The recovery seems to bear out the firm's less bullish approach to the stock market, in which it has invested in smaller companies and has maintained high cash holdings.
The value of P&D's UK equity investments has risen by 7 per cent compared with the stock market's 2 per cent increase since the beginning of April, putting it on course for its best quarterly performance in five years.

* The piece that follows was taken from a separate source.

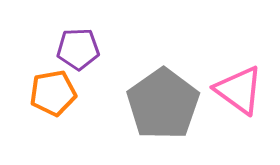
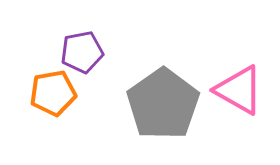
purple pentagon: moved 4 px right, 3 px down; rotated 9 degrees counterclockwise
pink triangle: rotated 6 degrees counterclockwise
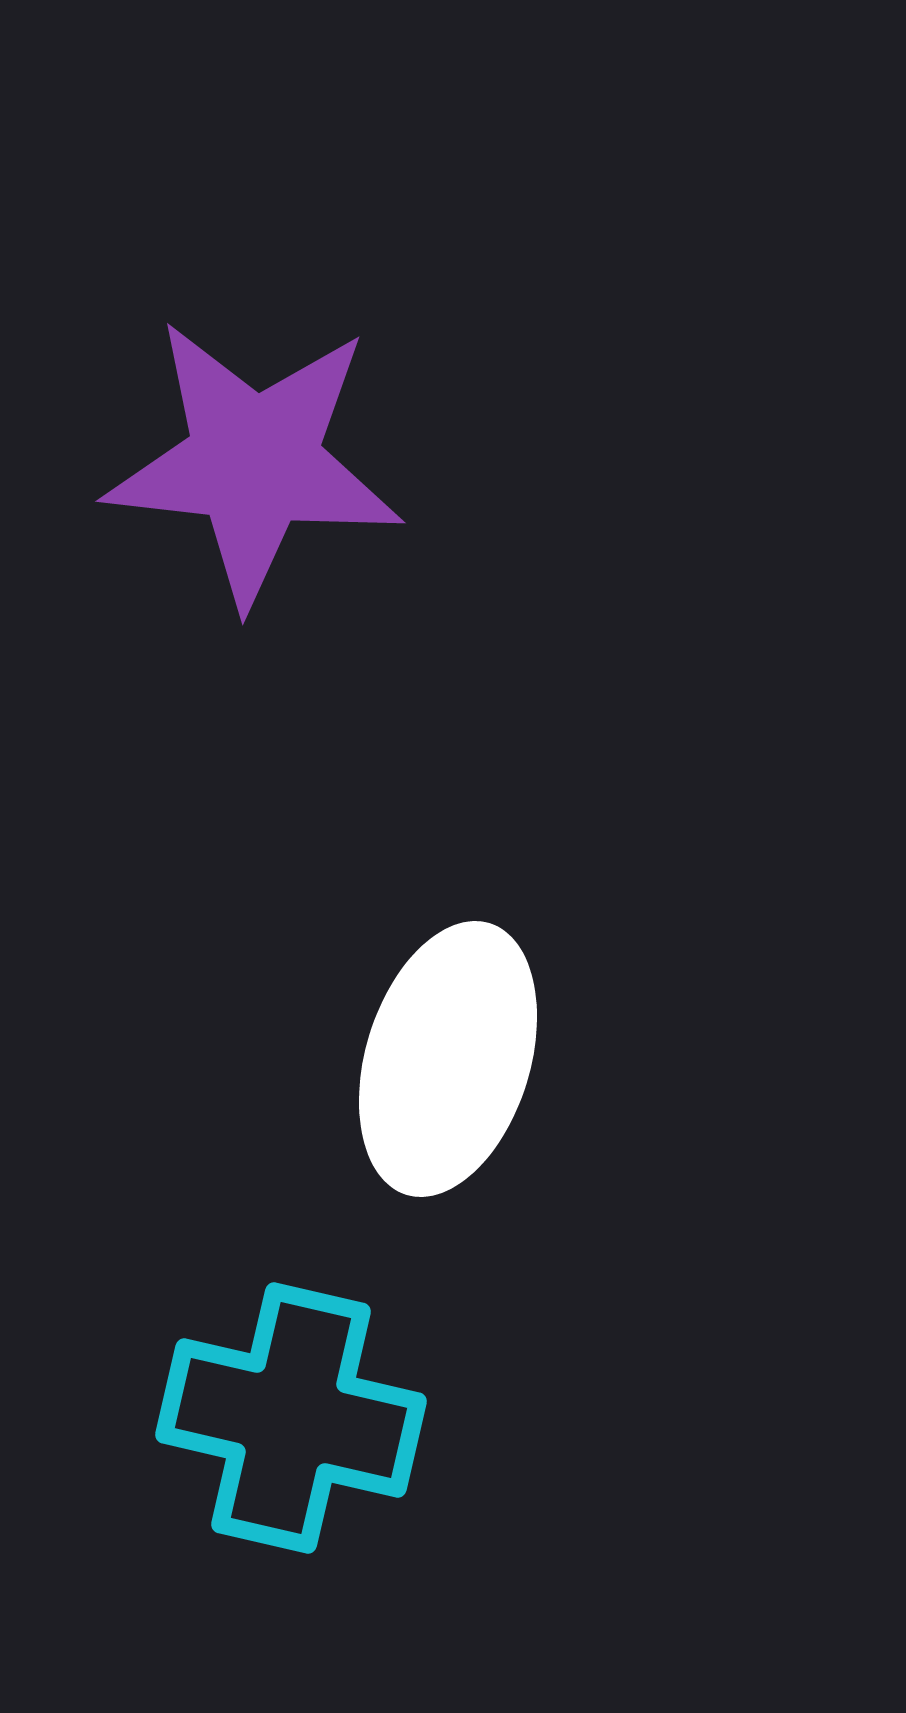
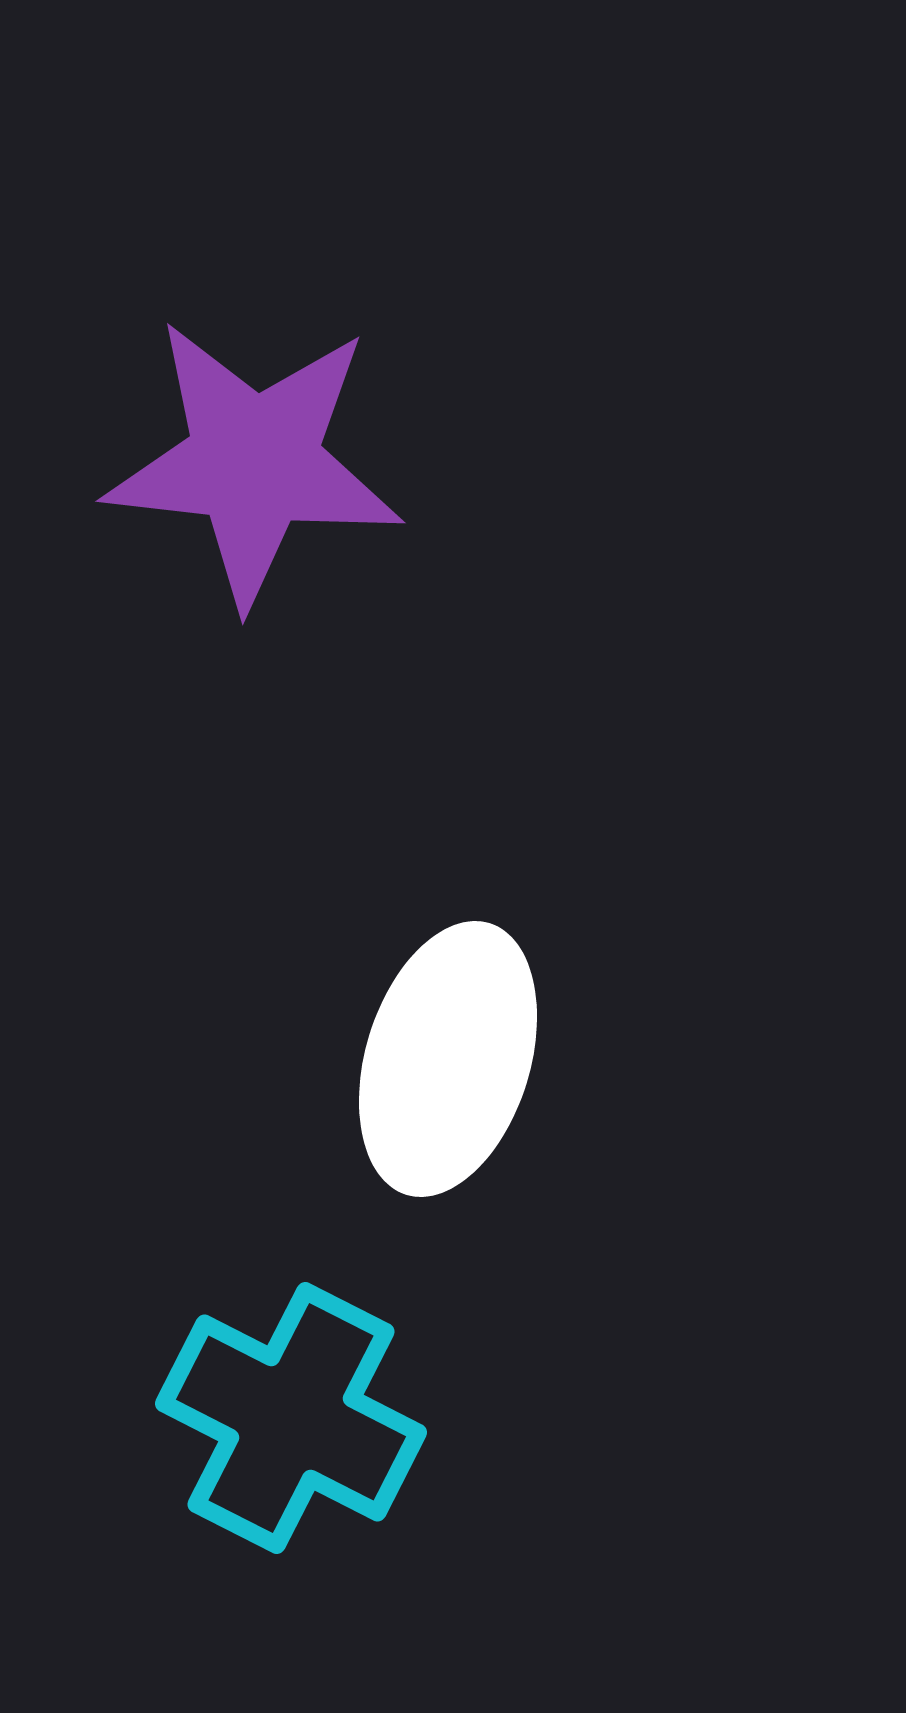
cyan cross: rotated 14 degrees clockwise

The news will come as a relief to P&D, which came out last of 68 competitors in a recent survey. It will also go some way to justifying the views of Tony Dye, P&D's chief investment officer, whose bearish attitude has been proved wrong by the market. While other fund managers have followed the herd into the FT-SE 100, Mr Dye has persevered with a preference for undervalued companies.
Since 1 April, companies outside the FT-SE 350 have risen by 6.7 per cent, while the FT-SE 100 has gained barely 1 per cent. P&D's large holdings of cash has also begun to be vindicated.
Manraj Ahluwalia, P&D's director of investment strategy, said that the success of the last seven weeks had made up for about a third of the group's under-performance in the last three years. "We think that the valuation of these small companies is compelling," he said. "Large companies continue to trade at a 55 per cent premium to small ones."
P&D has also invested successfully in oil companies like Shell, Enterprise and Lasmo. Its decision to remain underweight in the pharmaceutical sector has paid off. Some of its long-term bets - Mirror Group and Allied Domecq - have also come good.
In the first quarter of 1999, P&D's Managed Exempt Fund increased by just 3.2 per cent compared with a median industry average of 5.5 per cent. P&D's performance was eclipsed by rivals Gartmore, which gained 6.6 per cent, Mercury Asset Management, up 5.3 per cent, and Schroders, up 4.9 per cent.